Mason returned to acting with a vengeance in the 1990s, although it is symptomatic of the power of television that he was at one time most recognisable as the man shouting, "Mother, you're covered!" in a commercial for the insurance company Direct Line.

But he had a good role as Morris Tollit, the black-sheep brother of Len (Bernard Hill), in the BBC comedy-drama series Once Upon a Time in the North (1994). In the whimsical tales of a Yorkshire family, he was the half- witted, hippy-like truck driver driven by a spirit guide named Geronimo. He also played the dreary bank manager, Gordon Dodsworth, pursued by a beautiful, gold-digging young woman, in the Channel Four sitcom Slap! - Love, Lies and Lipstick (1998).

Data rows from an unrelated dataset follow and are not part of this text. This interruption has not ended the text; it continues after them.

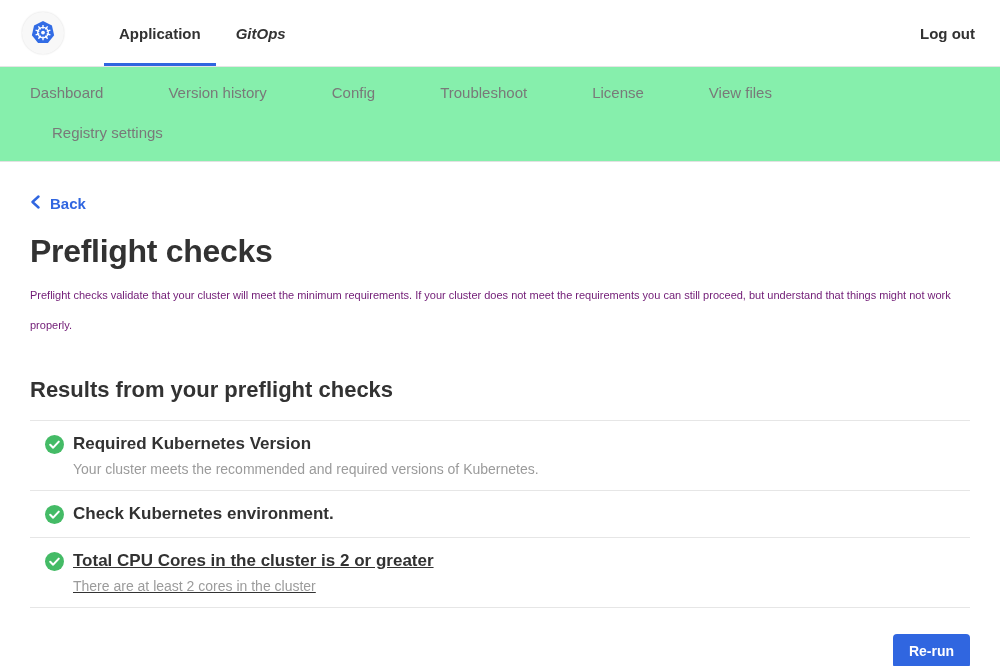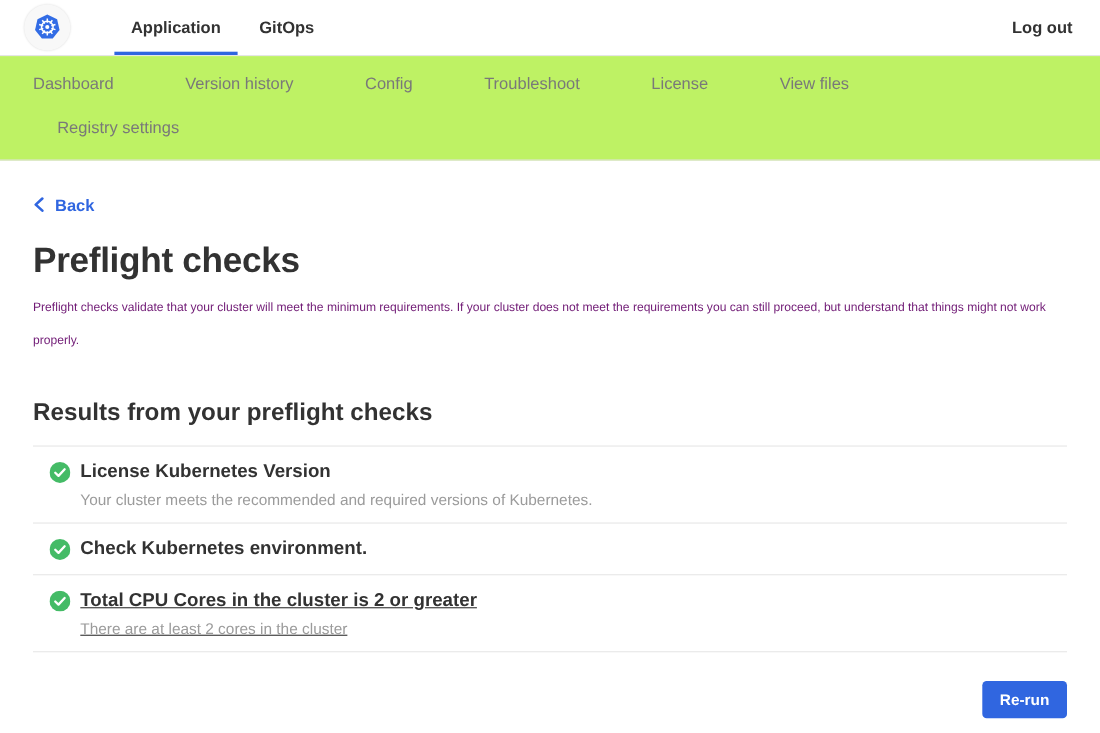--- a/index.html
+++ b/index.html
@@ -1,21 +1,21 @@
 <!DOCTYPE html>
 <html><head>
 <meta charset="utf-8">
 <style>
   * { margin: 0; padding: 0; box-sizing: border-box; }
   html, body { width: 1000px; height: 666px; background: #ffffff; overflow: hidden; }
   body { font-family: "Liberation Sans", "DejaVu Sans", sans-serif; color: #323232; }
 
   
   .header {
-    height: 51px;
+    height: 67px;
     display: flex;
     align-items: center;
     border-bottom: 1px solid #e5e5e5;
     background: #fff;
     padding: 0 25px 0 22px;
   }
   .logo-wrap {
     width: 42px; height: 42px;
     border-radius: 50%;
     background: #f8f8f8;
@@ -27,37 +27,37 @@
   .nav-tabs { display: flex; height: 100%; margin-left: 40px; }
   .nav-tab {
     display: flex; align-items: center;
     padding: 0 15px;
     font-size: 15px; font-weight: 700; color: #323232;
     cursor: pointer;
     border-bottom: 3px solid transparent;
     border-top: 3px solid transparent;
   }
   .nav-tab.active { border-bottom-color: #3066e0; }
-  .nav-tab.secondary { font-weight: 700; margin-left: 5px; }
+  .nav-tab.secondary { font-weight: 700; margin-left: 5px; font-style: italic; }
   .header-right { margin-left: auto; display: flex; align-items: center; gap: 20px; }
   .btn-outline {
     border: 1px solid #3066e0;
     color: #3066e0;
     background: #fff;
     font-family: inherit;
     font-size: 14px; font-weight: 700;
     padding: 8px 20px;
     border-radius: 18px;
     cursor: pointer;
   }
   .logout { font-size: 15px; font-weight: 700; color: #323232; cursor: pointer; }
 
   
   .subnav {
-    background: #bef264;
+    background: #86efac;
     border-bottom: 1px solid #e2e2e2;
     padding: 13px 0 15px 30px;
     font-size: 15px;
     color: #797979;
   }
   .subnav-row { display: flex; line-height: 26px; }
   .subnav-row + .subnav-row { margin-top: 14px; padding-left: 22px; }
   .subnav-item { margin-right: 65px; cursor: pointer; white-space: nowrap; }
 
   
@@ -163,21 +163,21 @@
   <h2 class="results-title">Results from your preflight checks</h2>
 
   <div class="checks-list">
 
     <div class="check-item">
       <div class="check-head">
         <svg width="19" height="19" viewBox="0 0 20 20">
           <circle cx="10" cy="10" r="10" fill="#44bb66"></circle>
           <polyline points="5.5,10.3 8.6,13.3 14.5,7" fill="none" stroke="#ffffff" stroke-width="2.2" stroke-linecap="round" stroke-linejoin="round"></polyline>
         </svg>
-        <span class="check-title">License Kubernetes Version</span>
+        <span class="check-title">Required Kubernetes Version</span>
       </div>
       <div class="check-msg">Your cluster meets the recommended and required versions of Kubernetes.</div>
     </div>
 
     <div class="check-item">
       <div class="check-head">
         <svg width="19" height="19" viewBox="0 0 20 20">
           <circle cx="10" cy="10" r="10" fill="#44bb66"></circle>
           <polyline points="5.5,10.3 8.6,13.3 14.5,7" fill="none" stroke="#ffffff" stroke-width="2.2" stroke-linecap="round" stroke-linejoin="round"></polyline>
         </svg>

Mason then acted Sergeant Eddie Slater, investigating tragedies and violent goings-on, in both series of The Lakes (1997, 1999). He was also seen as policemen in Between the Lines (1993), Backup (1995), The Bill (1996), Beyond Fear (1997), A Life for a Life: the true story of Stefan Kiszko (1998) and the Jekyll and Hyde film thriller Mary Reilly (1996).

As well as taking many character parts in popular television series such as Agatha Christie's Poirot (1990), Peak Practice (1995, 1998), Where the Heart Is (1997) and The Royal (2003), he had regular roles in the comedy dramas Teachers (2001) and Fortysomething (2003), and appeared on and off in Casualty (2001-03) as Jeff McGuire, a know-it-all ambulance manager who irritated everyone before he finally died of a heart attack. Last year, Mason appeared on screen as an English teacher in the film Calendar Girls.